Exercício escrito 1. Selecione cada linha dos registros que contém a palavra "region", considerando a diferença entre maiúsculas e minúsculas.

Texto de origem.
Sob o título “Em defesa do estado de direito democrático e do devido processo legal“, um manifesto assinado por 87 magistrados questiona a interferência do presidente do Supremo Tribunal Federal, ministro Luiz Fux, no processo da Boate Kiss.
Sem nominar o presidente do STF, o texto destaca “a qualidade jurídica dos fundamentos” dos magistrados que atuaram no primeiro e no segundo grau, desde Santa Maria até Porto Alegre.
O “leito natural de resolução de divergências”, contudo, foi rompido pela “inusitada e abrupta intervenção monocrática do STF, provocada pelo Ministério Público do Rio Grande do Sul”, afirmam os subscritores.
Eis a íntegra da manifestação:
Nós, magistrados e magistradas abaixo assinados, em relação ao andamento processual do processo da Boate Kiss, manifestamos a nossa preocupação com a importância de preservar o devido processo legal em qualquer circunstância.

Trechos de dados.
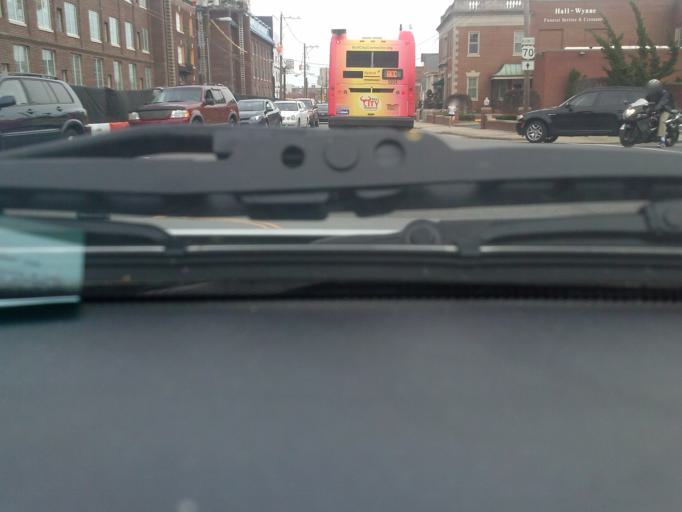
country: US
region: North Carolina
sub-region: Durham County
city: Durham
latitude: 36.0020
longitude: -78.9126
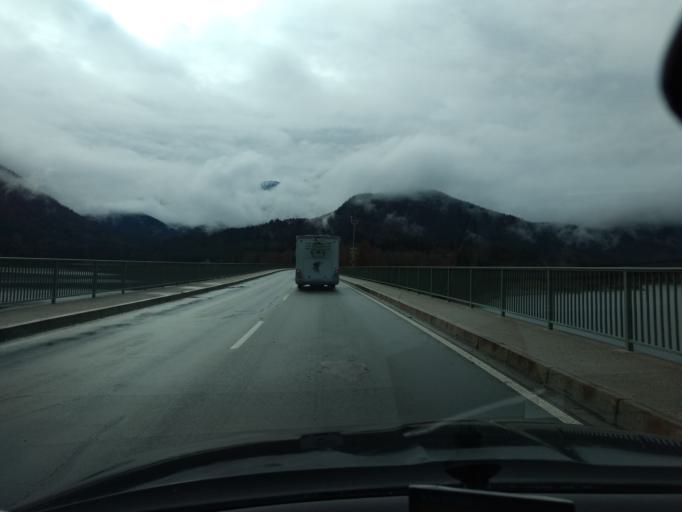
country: DE
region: Bavaria
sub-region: Upper Bavaria
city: Jachenau
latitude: 47.5769
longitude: 11.5373
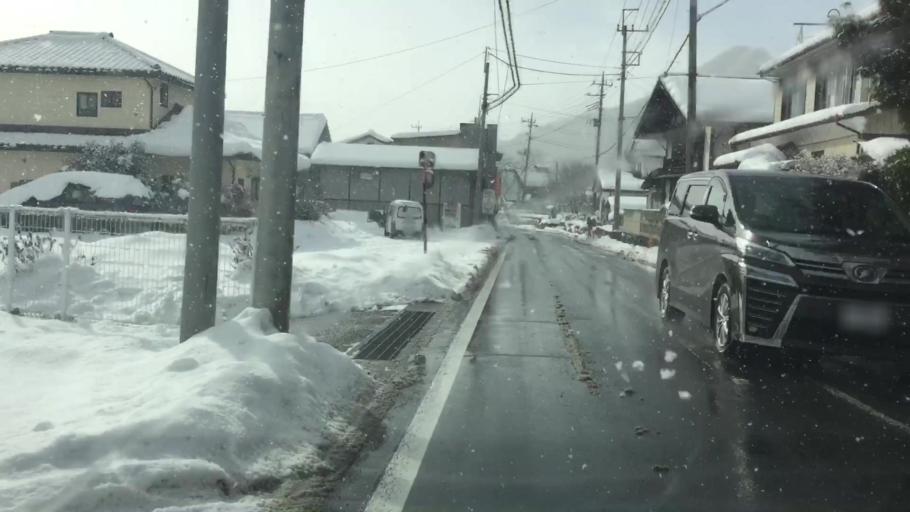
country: JP
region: Gunma
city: Numata
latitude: 36.6950
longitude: 139.0643
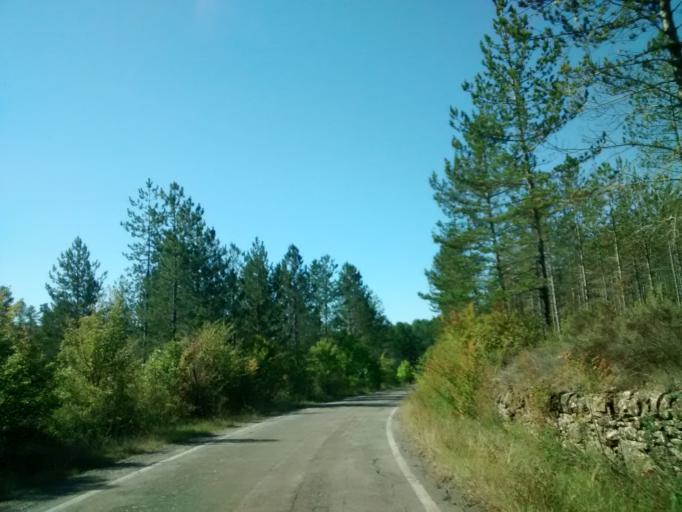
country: ES
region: Aragon
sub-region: Provincia de Huesca
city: Santa Cruz de la Seros
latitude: 42.4564
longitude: -0.6114
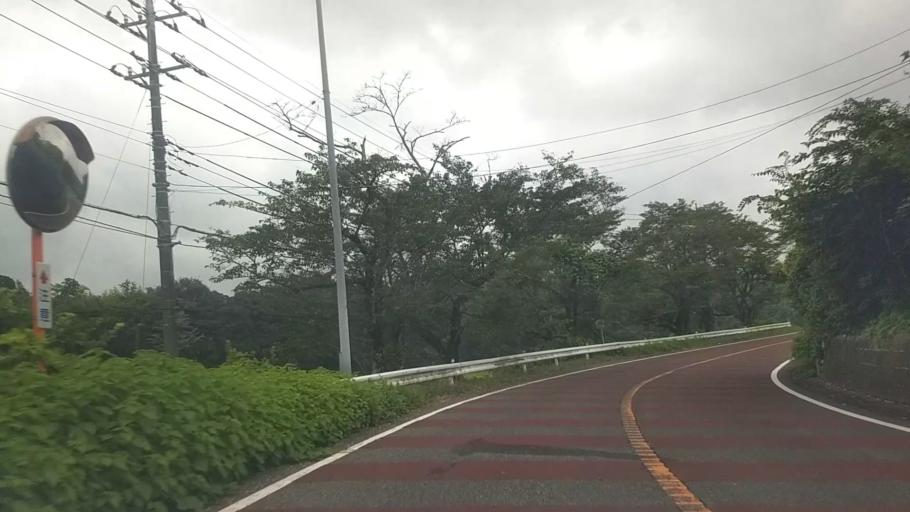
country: JP
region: Chiba
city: Kawaguchi
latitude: 35.2399
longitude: 140.0757
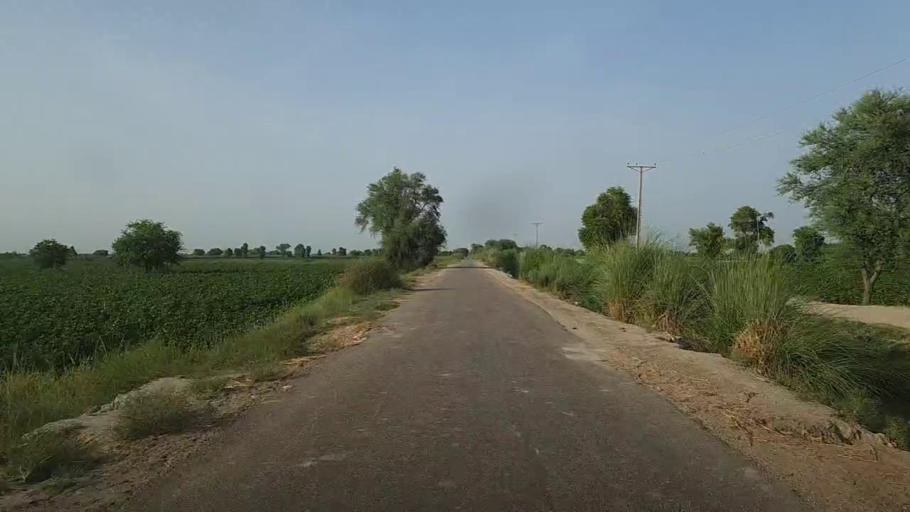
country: PK
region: Sindh
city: Ubauro
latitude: 28.0908
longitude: 69.8193
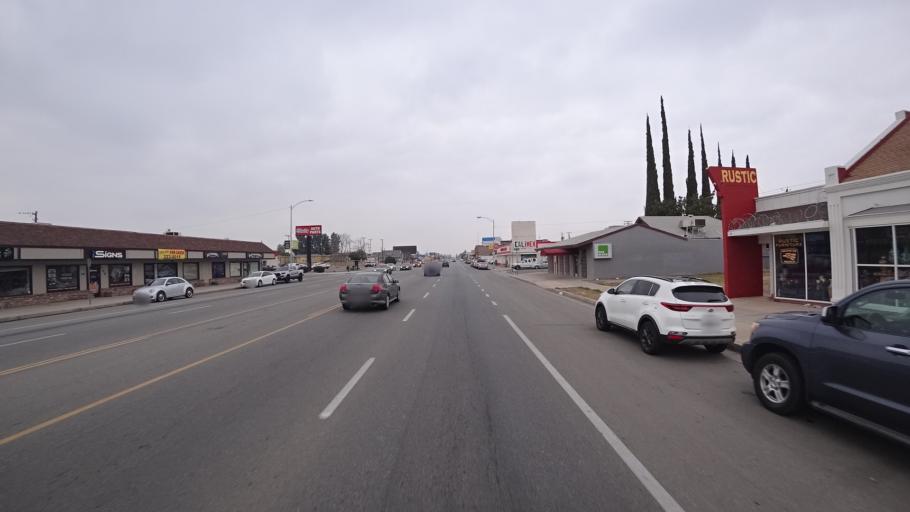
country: US
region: California
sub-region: Kern County
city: Bakersfield
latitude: 35.3594
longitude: -119.0190
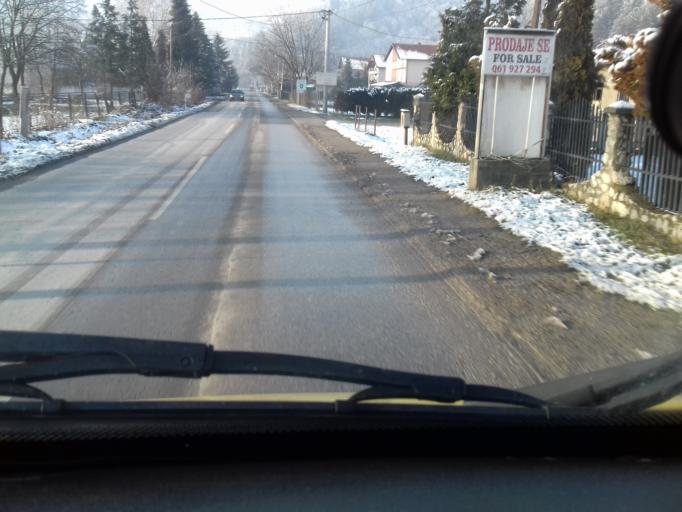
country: BA
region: Federation of Bosnia and Herzegovina
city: Mahala
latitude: 43.9955
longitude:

Exercício escrito 2. Reproduza sem alterações o trecho do texto sobre o manifesto dos magistrados que começa nas palavras "Sob o título" e termina após "até Porto Alegre.".

Resposta final 1.
region: North Carolina
sub-region: Durham County
region: Bavaria
sub-region: Upper Bavaria
region: Gunma
region: Aragon
sub-region: Provincia de Huesca
region: Chiba
region: Sindh
region: California
sub-region: Kern County
region: Federation of Bosnia and Herzegovina

Resposta final 2.
Sob o título “Em defesa do estado de direito democrático e do devido processo legal“, um manifesto assinado por 87 magistrados questiona a interferência do presidente do Supremo Tribunal Federal, ministro Luiz Fux, no processo da Boate Kiss.
Sem nominar o presidente do STF, o texto destaca “a qualidade jurídica dos fundamentos” dos magistrados que atuaram no primeiro e no segundo grau, desde Santa Maria até Porto Alegre.